Abbiamo appena scoperto un enorme buco nero

Prendiamo il Sole, e adesso immaginiamo un oggetto che abbia una massa 30 miliardi di volte maggiore: sono queste le dimensioni di un buco nero enorme, uno dei più grandi mai rilevati fino a oggi. La scoperta è frutto degli sforzi di un gruppo di ricercatori guidato da James Nightingale del dipartimento di fisica della Durham University, nel Regno Unito, e i risultati sono stati pubblicati sulla rivista scientifica Monthly Notices of the Royal Astronomical Society.“Questo particolare buco nero – ha spiegato Nightingale – è uno dei più grandi mai rilevati ed è al limite superiore delle dimensioni che crediamo possano teoricamente raggiungere i buchi neri, quindi si tratta di una scoperta molto eccitante”. La tecnica che è stata applicata per il suo rilevamento, infatti, potrebbe secondo gli autori essere utilizzata in futuro per individuare buchi neri inattivi super massicci, più difficili da osservare rispetto a quelli attivi.


I buchi neri primordiali sono alla base della materia oscura?


Lenti gravitazionali e supercomputer

Il gigantesco oggetto astronomico è stato scoperto grazie al cosiddetto fenomeno di gravitational lensing e all’utilizzo di simulazioni ottenute grazie alla Dirac Cosma8 supercomputer facility della Durham University. Il gravitational lensing si basa sulla distorsione della luce causata da un corpo celeste molto massiccio che si interpone fra noi e l’oggetto astronomico che vogliamo osservare. Funziona come una vera e propria lente di ingrandimento, rendendo visibili corpi celesti molto distanti da noi, o, come nel caso dei buchi neri, i fenomeni che essi causano.
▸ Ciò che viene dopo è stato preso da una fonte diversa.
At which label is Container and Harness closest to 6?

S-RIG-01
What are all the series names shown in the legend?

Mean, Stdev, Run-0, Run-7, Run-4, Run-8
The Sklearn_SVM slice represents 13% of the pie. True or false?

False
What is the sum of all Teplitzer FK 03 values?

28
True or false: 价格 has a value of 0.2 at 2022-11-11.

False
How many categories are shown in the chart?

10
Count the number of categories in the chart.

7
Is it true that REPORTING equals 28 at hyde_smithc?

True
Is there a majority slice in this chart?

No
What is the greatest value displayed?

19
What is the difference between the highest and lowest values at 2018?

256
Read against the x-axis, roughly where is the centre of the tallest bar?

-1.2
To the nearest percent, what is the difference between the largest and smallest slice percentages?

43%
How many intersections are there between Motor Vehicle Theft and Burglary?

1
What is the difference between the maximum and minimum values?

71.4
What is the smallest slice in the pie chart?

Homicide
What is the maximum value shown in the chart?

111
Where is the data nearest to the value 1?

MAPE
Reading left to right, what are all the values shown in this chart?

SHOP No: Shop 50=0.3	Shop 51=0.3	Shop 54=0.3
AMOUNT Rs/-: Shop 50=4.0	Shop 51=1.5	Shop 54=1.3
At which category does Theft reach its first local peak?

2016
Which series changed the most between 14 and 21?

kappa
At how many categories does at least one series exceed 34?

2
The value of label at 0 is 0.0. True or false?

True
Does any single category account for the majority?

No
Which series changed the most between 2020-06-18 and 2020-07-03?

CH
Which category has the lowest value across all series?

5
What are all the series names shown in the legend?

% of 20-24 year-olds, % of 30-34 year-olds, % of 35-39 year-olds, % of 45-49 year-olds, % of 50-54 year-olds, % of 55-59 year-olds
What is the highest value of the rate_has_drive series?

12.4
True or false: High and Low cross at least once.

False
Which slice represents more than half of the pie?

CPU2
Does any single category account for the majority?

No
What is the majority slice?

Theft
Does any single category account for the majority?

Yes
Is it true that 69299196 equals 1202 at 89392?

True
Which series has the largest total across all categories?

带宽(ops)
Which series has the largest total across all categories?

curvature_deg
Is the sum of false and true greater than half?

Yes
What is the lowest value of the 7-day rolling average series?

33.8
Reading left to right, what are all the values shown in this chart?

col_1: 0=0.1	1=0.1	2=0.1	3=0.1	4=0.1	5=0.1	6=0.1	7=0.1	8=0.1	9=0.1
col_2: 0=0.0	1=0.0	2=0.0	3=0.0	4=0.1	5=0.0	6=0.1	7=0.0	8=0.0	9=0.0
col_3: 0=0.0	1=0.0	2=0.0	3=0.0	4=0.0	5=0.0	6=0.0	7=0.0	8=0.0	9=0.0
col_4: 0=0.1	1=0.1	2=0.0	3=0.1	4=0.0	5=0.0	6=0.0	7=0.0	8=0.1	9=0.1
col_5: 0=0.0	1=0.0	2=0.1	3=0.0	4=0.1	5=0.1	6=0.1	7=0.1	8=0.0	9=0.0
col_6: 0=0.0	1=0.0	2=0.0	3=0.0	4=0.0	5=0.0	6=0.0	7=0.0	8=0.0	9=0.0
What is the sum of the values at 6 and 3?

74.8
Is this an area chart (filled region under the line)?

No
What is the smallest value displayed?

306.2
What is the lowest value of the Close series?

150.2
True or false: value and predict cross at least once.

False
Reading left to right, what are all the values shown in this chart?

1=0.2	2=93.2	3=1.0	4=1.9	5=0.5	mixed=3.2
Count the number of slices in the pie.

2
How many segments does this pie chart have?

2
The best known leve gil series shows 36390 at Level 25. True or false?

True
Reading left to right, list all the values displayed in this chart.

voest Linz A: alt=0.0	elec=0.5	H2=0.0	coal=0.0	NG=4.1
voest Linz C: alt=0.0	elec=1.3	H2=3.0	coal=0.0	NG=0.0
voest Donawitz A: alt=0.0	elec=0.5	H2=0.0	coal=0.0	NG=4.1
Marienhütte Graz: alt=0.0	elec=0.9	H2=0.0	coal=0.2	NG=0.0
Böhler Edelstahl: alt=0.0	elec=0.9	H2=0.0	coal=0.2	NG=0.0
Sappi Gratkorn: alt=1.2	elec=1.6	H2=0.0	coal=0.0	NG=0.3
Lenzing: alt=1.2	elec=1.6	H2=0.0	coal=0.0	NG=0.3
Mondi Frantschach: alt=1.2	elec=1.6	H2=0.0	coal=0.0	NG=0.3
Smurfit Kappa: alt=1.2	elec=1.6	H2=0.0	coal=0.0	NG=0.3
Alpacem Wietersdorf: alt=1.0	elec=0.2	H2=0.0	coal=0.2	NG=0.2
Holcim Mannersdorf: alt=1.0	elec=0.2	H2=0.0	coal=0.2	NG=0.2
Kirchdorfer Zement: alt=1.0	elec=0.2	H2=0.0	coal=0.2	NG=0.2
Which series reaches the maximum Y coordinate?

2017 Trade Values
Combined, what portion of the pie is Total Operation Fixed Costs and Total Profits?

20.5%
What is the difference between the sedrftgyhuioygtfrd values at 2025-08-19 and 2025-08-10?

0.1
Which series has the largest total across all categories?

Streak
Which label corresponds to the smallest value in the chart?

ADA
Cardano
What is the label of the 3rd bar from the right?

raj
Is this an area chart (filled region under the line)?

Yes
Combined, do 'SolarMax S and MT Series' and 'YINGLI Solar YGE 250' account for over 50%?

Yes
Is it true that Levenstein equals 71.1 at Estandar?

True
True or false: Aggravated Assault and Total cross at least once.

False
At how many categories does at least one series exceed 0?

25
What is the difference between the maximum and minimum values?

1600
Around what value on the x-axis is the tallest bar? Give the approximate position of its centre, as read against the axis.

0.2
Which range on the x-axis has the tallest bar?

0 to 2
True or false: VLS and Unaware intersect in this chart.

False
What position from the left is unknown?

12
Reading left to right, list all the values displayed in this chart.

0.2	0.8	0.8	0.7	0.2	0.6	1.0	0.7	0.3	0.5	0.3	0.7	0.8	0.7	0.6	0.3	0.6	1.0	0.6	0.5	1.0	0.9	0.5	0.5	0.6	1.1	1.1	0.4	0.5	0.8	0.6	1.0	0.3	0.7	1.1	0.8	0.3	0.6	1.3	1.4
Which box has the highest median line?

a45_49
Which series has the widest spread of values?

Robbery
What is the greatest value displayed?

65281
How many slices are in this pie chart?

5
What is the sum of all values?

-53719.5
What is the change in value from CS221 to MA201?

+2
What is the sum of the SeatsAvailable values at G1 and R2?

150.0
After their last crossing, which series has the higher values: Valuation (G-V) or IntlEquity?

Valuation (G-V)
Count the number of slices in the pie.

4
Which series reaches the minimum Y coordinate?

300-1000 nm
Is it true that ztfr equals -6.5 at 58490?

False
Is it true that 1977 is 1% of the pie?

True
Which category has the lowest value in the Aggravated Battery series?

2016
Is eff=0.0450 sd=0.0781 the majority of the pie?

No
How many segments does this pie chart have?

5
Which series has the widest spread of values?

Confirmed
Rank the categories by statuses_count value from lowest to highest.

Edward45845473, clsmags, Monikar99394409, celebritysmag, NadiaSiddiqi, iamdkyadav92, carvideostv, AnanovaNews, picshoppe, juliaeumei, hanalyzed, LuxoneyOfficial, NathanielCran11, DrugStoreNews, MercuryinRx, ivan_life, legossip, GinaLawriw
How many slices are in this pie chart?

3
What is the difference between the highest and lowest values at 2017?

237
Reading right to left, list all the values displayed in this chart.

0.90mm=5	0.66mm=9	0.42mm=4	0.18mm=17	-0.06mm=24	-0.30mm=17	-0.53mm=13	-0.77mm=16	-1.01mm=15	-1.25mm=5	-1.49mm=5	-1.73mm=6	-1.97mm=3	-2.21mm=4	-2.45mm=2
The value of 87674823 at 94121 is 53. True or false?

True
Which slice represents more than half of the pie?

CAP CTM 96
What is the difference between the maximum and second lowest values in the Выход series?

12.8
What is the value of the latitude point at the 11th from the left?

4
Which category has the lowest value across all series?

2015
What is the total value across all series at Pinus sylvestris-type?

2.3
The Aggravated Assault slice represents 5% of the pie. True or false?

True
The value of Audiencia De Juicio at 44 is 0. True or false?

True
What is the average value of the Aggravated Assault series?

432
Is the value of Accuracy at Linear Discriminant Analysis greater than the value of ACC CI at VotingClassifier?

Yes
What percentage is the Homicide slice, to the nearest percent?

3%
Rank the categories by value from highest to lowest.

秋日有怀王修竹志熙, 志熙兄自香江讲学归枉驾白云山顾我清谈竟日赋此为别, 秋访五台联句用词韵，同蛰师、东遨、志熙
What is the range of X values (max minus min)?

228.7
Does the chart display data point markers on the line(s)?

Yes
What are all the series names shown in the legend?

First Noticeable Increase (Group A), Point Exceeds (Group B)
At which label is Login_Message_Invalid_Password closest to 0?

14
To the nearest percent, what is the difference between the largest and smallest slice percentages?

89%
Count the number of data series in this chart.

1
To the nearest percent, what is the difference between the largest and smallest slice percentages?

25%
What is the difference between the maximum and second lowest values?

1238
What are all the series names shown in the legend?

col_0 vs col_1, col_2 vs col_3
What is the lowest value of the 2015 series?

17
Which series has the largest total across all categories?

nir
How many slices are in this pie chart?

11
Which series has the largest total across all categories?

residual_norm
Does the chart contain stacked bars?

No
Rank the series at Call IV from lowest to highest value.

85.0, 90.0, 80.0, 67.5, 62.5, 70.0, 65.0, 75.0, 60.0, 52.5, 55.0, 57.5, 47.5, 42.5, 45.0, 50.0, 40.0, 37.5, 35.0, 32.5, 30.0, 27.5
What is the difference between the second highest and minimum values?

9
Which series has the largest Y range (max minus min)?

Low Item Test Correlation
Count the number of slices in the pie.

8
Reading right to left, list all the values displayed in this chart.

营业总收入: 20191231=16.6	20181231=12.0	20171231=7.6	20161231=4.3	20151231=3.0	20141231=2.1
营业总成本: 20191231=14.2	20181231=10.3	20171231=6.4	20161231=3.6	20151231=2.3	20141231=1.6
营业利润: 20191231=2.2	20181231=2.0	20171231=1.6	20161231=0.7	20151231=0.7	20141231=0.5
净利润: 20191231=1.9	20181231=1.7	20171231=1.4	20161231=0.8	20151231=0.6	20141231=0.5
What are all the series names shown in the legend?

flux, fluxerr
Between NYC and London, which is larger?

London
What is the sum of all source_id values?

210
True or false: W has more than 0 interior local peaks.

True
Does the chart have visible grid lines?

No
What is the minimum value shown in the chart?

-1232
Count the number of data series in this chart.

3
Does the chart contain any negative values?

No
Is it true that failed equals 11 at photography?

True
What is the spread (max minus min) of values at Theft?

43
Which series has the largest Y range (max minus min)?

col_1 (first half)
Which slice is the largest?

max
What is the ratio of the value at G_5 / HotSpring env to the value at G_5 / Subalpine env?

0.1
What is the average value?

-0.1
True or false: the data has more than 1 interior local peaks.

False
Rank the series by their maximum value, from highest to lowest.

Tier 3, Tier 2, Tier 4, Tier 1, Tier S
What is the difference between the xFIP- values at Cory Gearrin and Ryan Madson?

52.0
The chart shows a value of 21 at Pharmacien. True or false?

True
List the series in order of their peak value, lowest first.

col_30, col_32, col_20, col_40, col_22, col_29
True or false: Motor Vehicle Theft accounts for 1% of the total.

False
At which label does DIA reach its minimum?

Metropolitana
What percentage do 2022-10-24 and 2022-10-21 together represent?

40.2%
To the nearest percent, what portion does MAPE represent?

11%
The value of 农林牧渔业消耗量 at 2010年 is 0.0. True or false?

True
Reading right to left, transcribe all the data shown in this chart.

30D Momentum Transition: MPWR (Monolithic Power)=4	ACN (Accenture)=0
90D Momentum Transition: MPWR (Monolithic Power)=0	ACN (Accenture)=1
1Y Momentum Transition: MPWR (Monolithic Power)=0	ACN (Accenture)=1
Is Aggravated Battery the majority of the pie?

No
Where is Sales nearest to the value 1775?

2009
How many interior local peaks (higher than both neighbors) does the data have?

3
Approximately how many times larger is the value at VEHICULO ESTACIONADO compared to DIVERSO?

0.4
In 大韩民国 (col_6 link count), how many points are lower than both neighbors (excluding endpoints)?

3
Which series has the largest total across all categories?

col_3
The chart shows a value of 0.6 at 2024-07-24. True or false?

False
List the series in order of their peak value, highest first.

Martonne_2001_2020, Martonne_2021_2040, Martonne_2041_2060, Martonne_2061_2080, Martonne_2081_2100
supercomputer hanno poi permesso ai ricercatori di ottenere centinaia di migliaia di simulazionidel viaggio che la luce emessa da una galassia molto distante compie per raggiungere la Terra. In particolare, ogni simulazione conteneva un buco nero di dimensioni diverse, che quindi influenzava il cammino della luce in modo distinto. I dati così ottenuti sono stati poi incrociati con quelli rilevati dal telescopio spaziale Hubble: quando le simulazioni includevano un buco nero super massiccio, il cammino intrapreso dalla luce per raggiungere la Terra risultava in accordo con i corrispondenti dati estrapolati dalle immagini reali. Ecco quindi com’è stato possibile determinare la massa di questo “gigante spaziale”.

Le implicazioni future

La maggior parte dei buchi neri attualmente noti, spiega ancora Nightingale, sono in uno stato attivo, ovvero attirano verso di sé la materia causando l’emissione di energia sotto forma di luce, raggi X e altri tipi di radiazioni. Questo li rende più visibili e quindi più facilmente rilevabili rispetto ai loro parenti “addormentati”, cioè inattivi. “Tuttavia – prosegue Nightingale – il fenomeno del lensing gravitazionale permette di studiare buchi neri inattivi, cosa attualmente impossibile per le galassie distanti. Questo approccio potrebbe permetterci di individuare molti altri buchi neri oltre il nostro universo locale e rivelare come questi oggetti così esotici si siano evoluti indietro nel tempo cosmico”. I ricercatori che hanno condotto lo studio si augurano infatti che i loro sforzi possano costituire un primo passo verso una migliore comprensione di questi, in parte ancora misteriosi, giganti dell’Universo.